# Video Summarizer 모델 학습/평가 코드

In [1]:
import os
import math
import numpy as np

## 경로 설정

In [15]:
dataset_dir = 'dataset14_sl0.5_vsr2_vw80_vh80_asr44100_mfcc'
ckpt_dir = 'checkpoints'

## 데이터 로더 생성

In [16]:
from data_loader import DataLoader

data_loader = DataLoader(dataset_dir, x_includes=['video', 'audio'])

data_config = data_loader.get_metadata()['config']
input_shape_dict = data_loader.get_metadata()['data_shape']
class_counts = data_loader.all_segment_df['label'].value_counts(sort=False)

In [17]:
video_input_shape = input_shape_dict['video']
video_input_shape

[1, 80, 80, 3]

## 하이퍼파라미터 설정

In [8]:
learning_rate = 1e-3
epochs = 20
batch_size = 256
class_weights = (1, 8)

In [13]:
from tensorflow.keras.layers import Dense, Dropout, TimeDistributed, Conv3D, Conv2D, Input, MaxPool2D, MaxPool3D, Flatten, Activation, concatenate, LSTM, Reshape
from tensorflow.keras.backend import expand_dims
from tensorflow.keras.applications.xception import Xception
from tensorflow.keras.applications.vgg16 import VGG16
from tensorflow.keras.regularizers import l2
from tensorflow.keras.models import Model

def build_model(input_shape_dict):
    video_input_shape = input_shape_dict['video']
    audio_input_shape = input_shape_dict['audio'] 
    weight_decay = 0.005
    
    video_input = Input(video_input_shape)
    x = video_input
    x = TimeDistributed(Conv3D(8, (3, 3, 3), strides=(1, 1, 1), padding='same', activation='relu', kernel_initializer='he_uniform', kernel_regularizer=l2(weight_decay)))(x)
    x = TimeDistributed(MaxPool3D((2, 2, 2), strides=(2, 2, 2), padding='same'))(x)
    video_output = TimeDistributed(Flatten())(x)
    
    # Audio 2D Conv layers
    audio_input = Input(audio_input_shape)
    x = expand_dims(audio_input)    # add channel dim
    x = TimeDistributed(Conv2D(4, (3, 3), strides=(1, 1), padding='same', activation='relu', kernel_initializer='he_uniform', kernel_regularizer=l2(weight_decay)))(x)
    x = TimeDistributed(MaxPool2D((2, 2), strides=(2, 2), padding='same'))(x)
    audio_output = TimeDistributed(Flatten())(x)
    
    # LSTM layers
    x = concatenate([video_output, audio_output])
    x = Bidirectional(LSTM(16, activation='relu', kernel_initializer='he_uniform', kernel_regularizer=l2(weight_decay)))(x)

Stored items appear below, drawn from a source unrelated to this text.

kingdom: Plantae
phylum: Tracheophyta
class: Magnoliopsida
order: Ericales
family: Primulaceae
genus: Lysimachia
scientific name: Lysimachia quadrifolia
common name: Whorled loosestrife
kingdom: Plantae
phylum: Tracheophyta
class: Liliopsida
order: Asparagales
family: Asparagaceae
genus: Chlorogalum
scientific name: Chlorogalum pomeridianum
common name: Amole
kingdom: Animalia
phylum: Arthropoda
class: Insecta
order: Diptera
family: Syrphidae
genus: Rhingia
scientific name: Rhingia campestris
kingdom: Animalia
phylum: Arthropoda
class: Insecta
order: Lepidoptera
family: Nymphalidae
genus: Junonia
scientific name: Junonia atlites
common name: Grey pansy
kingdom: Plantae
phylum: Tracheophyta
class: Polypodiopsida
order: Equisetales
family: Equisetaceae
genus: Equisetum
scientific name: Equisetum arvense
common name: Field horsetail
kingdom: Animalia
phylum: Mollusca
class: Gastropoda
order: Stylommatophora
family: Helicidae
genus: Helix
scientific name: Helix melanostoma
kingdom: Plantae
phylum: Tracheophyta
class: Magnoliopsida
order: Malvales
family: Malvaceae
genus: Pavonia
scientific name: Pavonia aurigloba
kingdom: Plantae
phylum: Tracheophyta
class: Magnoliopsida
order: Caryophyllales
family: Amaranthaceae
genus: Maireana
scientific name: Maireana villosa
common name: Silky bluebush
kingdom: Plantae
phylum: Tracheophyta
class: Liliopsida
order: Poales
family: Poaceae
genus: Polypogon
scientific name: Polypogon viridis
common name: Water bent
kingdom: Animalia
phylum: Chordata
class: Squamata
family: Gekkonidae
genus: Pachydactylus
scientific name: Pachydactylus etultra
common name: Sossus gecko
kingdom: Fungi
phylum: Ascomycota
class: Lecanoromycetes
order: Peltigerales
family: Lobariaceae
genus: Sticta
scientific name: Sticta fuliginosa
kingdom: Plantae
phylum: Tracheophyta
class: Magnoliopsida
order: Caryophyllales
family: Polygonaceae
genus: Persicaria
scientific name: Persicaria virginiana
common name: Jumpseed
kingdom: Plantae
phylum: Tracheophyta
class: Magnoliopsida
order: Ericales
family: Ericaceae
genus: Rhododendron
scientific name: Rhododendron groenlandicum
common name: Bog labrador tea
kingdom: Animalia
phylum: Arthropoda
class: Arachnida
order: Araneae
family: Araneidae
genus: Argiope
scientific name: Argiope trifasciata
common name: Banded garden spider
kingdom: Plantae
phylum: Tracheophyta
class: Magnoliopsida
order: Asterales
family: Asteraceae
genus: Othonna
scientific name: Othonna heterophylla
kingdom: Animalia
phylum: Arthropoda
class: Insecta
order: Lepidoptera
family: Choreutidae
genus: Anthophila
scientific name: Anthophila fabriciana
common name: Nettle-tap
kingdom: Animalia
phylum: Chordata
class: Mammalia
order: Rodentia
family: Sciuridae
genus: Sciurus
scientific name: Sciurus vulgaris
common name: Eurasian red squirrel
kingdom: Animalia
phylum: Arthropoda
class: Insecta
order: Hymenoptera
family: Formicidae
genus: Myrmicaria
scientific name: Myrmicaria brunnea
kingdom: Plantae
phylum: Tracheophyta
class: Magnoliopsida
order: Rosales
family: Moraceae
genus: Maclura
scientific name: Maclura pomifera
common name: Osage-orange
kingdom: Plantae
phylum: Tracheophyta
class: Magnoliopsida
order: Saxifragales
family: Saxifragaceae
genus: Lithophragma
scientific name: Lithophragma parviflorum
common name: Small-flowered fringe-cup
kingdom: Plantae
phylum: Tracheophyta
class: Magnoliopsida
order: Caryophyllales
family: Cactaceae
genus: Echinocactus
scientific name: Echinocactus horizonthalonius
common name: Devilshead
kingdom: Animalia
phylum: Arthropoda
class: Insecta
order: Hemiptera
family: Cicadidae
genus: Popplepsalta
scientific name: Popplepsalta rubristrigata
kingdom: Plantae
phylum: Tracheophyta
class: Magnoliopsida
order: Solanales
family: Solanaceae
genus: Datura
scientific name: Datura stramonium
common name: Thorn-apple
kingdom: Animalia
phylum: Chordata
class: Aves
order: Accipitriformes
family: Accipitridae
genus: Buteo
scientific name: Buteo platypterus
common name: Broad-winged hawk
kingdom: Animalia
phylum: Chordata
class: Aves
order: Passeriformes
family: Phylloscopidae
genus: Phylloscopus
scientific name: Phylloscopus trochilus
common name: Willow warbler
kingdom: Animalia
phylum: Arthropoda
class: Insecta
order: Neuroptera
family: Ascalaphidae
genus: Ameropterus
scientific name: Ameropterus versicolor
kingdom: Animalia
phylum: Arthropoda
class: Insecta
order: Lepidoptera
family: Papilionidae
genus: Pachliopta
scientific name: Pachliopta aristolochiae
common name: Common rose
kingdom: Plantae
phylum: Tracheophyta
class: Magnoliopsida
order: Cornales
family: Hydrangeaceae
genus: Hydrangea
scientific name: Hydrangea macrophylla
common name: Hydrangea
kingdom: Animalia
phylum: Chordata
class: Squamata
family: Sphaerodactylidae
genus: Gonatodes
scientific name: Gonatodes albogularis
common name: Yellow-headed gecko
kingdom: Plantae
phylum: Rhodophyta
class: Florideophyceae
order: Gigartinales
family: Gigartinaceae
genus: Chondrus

    # Fully-connected layers
    x = Dense(16, activation='relu', kernel_initializer='he_uniform', kernel_regularizer=l2(weight_decay))(x)
    #     x = Dropout(0.2)(x)
    fc_output = Dense(1, activation='sigmoid', kernel_initializer='he_uniform', kernel_regularizer=l2(weight_decay))(x)

    model = Model(inputs=[video_input, audio_input], outputs=fc_output)

In [14]:
model = build_model(input_shape_dict)
model.summary()

Instructions for updating:
If using Keras pass *_constraint arguments to layers.


ValueError: input tensor must have rank 5

## 모델 생성

**Video 2D data**

- video_input_shape이 (1, 100, 100, 3)이므로 Xception에 넣기 위해 (100, 100, 3)으로 Reshape 레이어 사용해서 reshape

- reshape된 것을 Xception에 집어넣음

- 그 결과를 TimeDistributed에 넣을 수 있도록 (1, 3, 3, 2048)로 reshape함.

**Audio 2D data**

- mfcc가 2차원 데이터이므로 일단 채널 차원을 Reshape 레이어 이용해서 만듦

- Xception에 넣기 위해서 Conv2D 1x1 covolution을 해줌, 이걸 해주면 크기는 안바뀌고 채널 수만 바뀜 이때 RGB 3채널로 바꾸기 위해 필터 수 = 3

- 그 다음 Xception에 넣어줌. 그 결과는 input이 (100, 100, 3)일때 (3, 3, 2048).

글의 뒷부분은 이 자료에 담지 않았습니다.